» Document excerpt
————————
[Date Prev][Date Next][Thread Prev][Thread Next][Date Index][Thread Index]

Regularization of Procedures in Scheme



For those of you who don't remember, I was assigned the task at L&FP to
regularize the procedures involving lists, strings, and vectors for R4RS.
Initially, this looked like a trivial, Noncontroversial task; but, it turns out
that there are actually some important semantic issues to be discussed.  I have
therefore decided to pass my ideas before the entire community, rather than
just sending them straight to the editors.  

I will begin this discussion with what I believe are the Noncontroversial
changes and then proceed to the Controversial ones.  In order to better
understand the issues I have included the chart below which enumerates the
relevant procedures currently in R3RS.

LIST                STRING              VECTOR
----                ------              ------
list                                    vector
                    make-string         make-vector
                    string-fill         vector-fill
list-ref            string-ref          vector-ref
                    string-set!         vector-set!
————————
» Exercise data

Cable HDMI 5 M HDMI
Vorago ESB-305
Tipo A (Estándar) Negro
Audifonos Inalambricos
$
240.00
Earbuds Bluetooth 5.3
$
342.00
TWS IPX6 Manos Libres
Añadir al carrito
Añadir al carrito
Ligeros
————————
» Activity A
In the Scheme procedures post, switch "trivial" to "simple" and write out the passage between "[Date Prev][Date Next][Thread" and "to the editors.", inclusive.
» Activity B
Answer from the Scheme procedures post:
(i) Which three kinds of object do the procedures to be regularized involve?
(ii) For which report was the regularization assigned?
(iii) Which report's current procedures does the chart list?

» Answer section A
[Date Prev][Date Next][Thread Prev][Thread Next][Date Index][Thread Index]

Regularization of Procedures in Scheme



For those of you who don't remember, I was assigned the task at L&FP to
regularize the procedures involving lists, strings, and vectors for R4RS.
Initially, this looked like a simple, Noncontroversial task; but, it turns out
that there are actually some important semantic issues to be discussed.  I have
therefore decided to pass my ideas before the entire community, rather than
just sending them straight to the editors.

» Answer section B
(i) Lists, strings, and vectors.
(ii) R4RS.
(iii) R3RS.